## Supplied records
══════════════════════════════
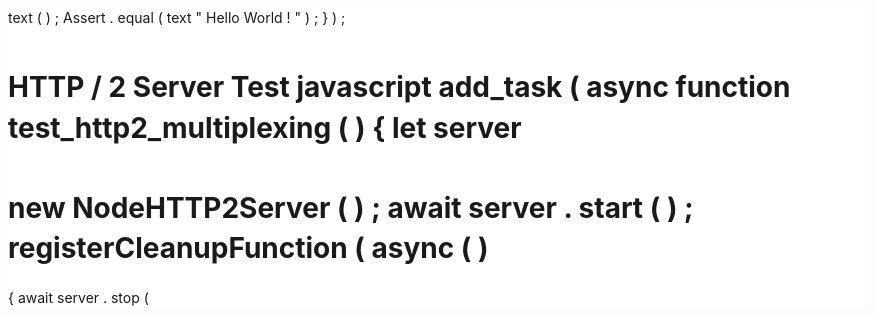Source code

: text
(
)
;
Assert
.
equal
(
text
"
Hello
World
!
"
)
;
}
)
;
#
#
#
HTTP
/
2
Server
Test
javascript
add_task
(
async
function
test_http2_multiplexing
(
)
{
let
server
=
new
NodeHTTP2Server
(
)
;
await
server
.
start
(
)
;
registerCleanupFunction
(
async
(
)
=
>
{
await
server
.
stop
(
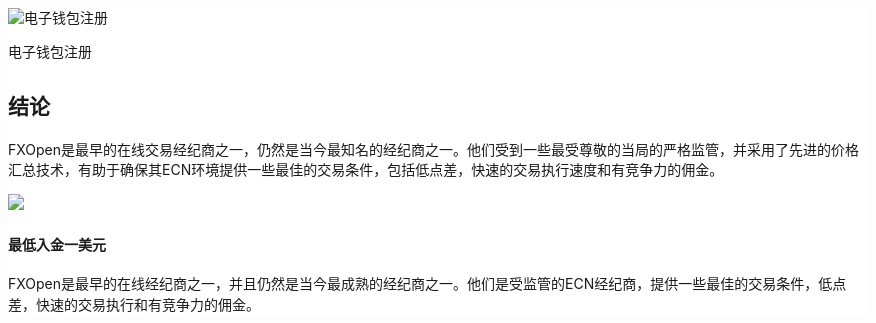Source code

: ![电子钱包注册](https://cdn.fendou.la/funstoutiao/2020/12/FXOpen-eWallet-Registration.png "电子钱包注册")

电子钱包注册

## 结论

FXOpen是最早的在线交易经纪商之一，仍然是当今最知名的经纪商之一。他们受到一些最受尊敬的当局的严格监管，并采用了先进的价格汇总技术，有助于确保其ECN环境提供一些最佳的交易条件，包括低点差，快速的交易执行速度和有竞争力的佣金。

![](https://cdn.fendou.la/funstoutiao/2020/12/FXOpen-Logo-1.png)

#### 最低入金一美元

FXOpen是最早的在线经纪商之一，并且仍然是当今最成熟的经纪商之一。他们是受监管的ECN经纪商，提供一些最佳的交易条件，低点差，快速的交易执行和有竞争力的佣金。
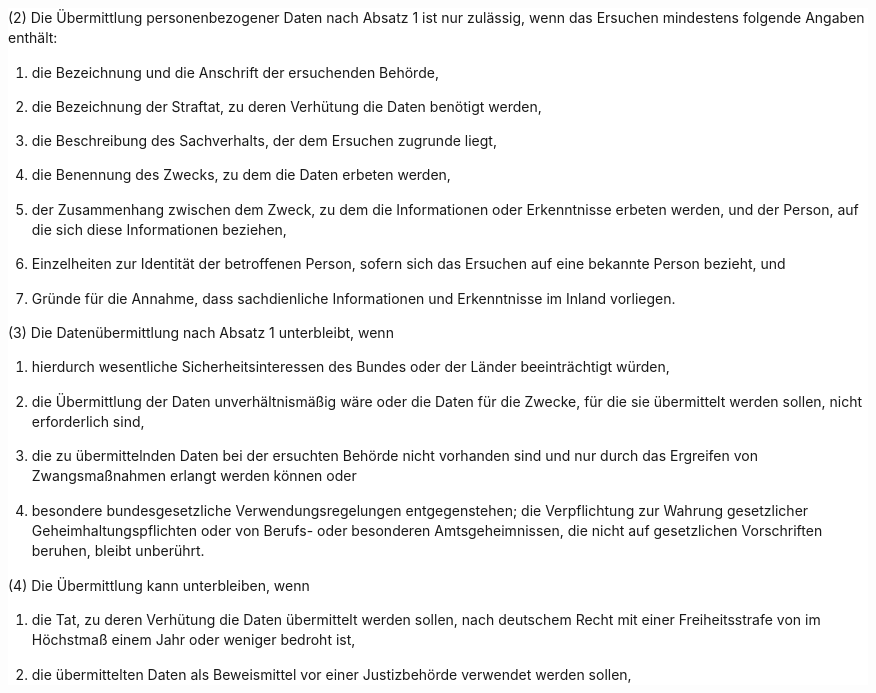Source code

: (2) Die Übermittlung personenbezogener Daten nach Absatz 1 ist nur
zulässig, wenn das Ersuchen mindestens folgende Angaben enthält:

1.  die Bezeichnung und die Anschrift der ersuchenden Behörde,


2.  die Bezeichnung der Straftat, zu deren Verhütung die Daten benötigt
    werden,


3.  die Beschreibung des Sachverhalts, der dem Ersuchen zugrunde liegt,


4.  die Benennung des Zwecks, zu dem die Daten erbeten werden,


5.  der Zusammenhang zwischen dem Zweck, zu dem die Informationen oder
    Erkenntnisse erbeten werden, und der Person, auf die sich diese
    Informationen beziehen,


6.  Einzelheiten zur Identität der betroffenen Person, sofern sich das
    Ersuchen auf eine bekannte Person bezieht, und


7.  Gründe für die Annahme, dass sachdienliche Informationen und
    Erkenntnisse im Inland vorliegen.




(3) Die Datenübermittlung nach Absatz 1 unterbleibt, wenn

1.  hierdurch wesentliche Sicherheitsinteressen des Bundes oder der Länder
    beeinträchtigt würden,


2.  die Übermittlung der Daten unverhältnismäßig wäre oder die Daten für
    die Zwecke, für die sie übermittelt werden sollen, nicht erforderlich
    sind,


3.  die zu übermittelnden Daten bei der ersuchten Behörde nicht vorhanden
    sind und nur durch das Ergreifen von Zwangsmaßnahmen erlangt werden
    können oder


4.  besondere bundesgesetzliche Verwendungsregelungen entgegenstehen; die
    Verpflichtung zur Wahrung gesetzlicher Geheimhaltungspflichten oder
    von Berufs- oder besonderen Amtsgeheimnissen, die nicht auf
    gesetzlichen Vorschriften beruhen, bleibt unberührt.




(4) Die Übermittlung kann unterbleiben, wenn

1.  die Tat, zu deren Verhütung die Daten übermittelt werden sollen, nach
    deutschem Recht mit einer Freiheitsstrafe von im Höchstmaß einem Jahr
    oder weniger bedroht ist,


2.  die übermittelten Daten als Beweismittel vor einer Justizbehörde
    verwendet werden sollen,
══════════════════════════════
## Exercise description
Write the entries out in full and exactly, omitting every picture.

## Response box
Source code

: text
(
)
;
Assert
.
equal
(
text
"
Hello
World
!
"
)
;
}
)
;
#
#
#
HTTP
/
2
Server
Test
javascript
add_task
(
async
function
test_http2_multiplexing
(
)
{
let
server
=
new
NodeHTTP2Server
(
)
;
await
server
.
start
(
)
;
registerCleanupFunction
(
async
(
)
=
>
{
await
server
.
stop
(
Source code

: ![电子钱包注册](https://cdn.fendou.la/funstoutiao/2020/12/FXOpen-eWallet-Registration.png "电子钱包注册")

电子钱包注册

## 结论

FXOpen是最早的在线交易经纪商之一，仍然是当今最知名的经纪商之一。他们受到一些最受尊敬的当局的严格监管，并采用了先进的价格汇总技术，有助于确保其ECN环境提供一些最佳的交易条件，包括低点差，快速的交易执行速度和有竞争力的佣金。

![](https://cdn.fendou.la/funstoutiao/2020/12/FXOpen-Logo-1.png)

#### 最低入金一美元

FXOpen是最早的在线经纪商之一，并且仍然是当今最成熟的经纪商之一。他们是受监管的ECN经纪商，提供一些最佳的交易条件，低点差，快速的交易执行和有竞争力的佣金。
Source code

: (2) Die Übermittlung personenbezogener Daten nach Absatz 1 ist nur
zulässig, wenn das Ersuchen mindestens folgende Angaben enthält:

1.  die Bezeichnung und die Anschrift der ersuchenden Behörde,


2.  die Bezeichnung der Straftat, zu deren Verhütung die Daten benötigt
    werden,


3.  die Beschreibung des Sachverhalts, der dem Ersuchen zugrunde liegt,


4.  die Benennung des Zwecks, zu dem die Daten erbeten werden,


5.  der Zusammenhang zwischen dem Zweck, zu dem die Informationen oder
    Erkenntnisse erbeten werden, und der Person, auf die sich diese
    Informationen beziehen,


6.  Einzelheiten zur Identität der betroffenen Person, sofern sich das
    Ersuchen auf eine bekannte Person bezieht, und


7.  Gründe für die Annahme, dass sachdienliche Informationen und
    Erkenntnisse im Inland vorliegen.




(3) Die Datenübermittlung nach Absatz 1 unterbleibt, wenn

1.  hierdurch wesentliche Sicherheitsinteressen des Bundes oder der Länder
    beeinträchtigt würden,


2.  die Übermittlung der Daten unverhältnismäßig wäre oder die Daten für
    die Zwecke, für die sie übermittelt werden sollen, nicht erforderlich
    sind,


3.  die zu übermittelnden Daten bei der ersuchten Behörde nicht vorhanden
    sind und nur durch das Ergreifen von Zwangsmaßnahmen erlangt werden
    können oder


4.  besondere bundesgesetzliche Verwendungsregelungen entgegenstehen; die
    Verpflichtung zur Wahrung gesetzlicher Geheimhaltungspflichten oder
    von Berufs- oder besonderen Amtsgeheimnissen, die nicht auf
    gesetzlichen Vorschriften beruhen, bleibt unberührt.




(4) Die Übermittlung kann unterbleiben, wenn

1.  die Tat, zu deren Verhütung die Daten übermittelt werden sollen, nach
    deutschem Recht mit einer Freiheitsstrafe von im Höchstmaß einem Jahr
    oder weniger bedroht ist,


2.  die übermittelten Daten als Beweismittel vor einer Justizbehörde
    verwendet werden sollen,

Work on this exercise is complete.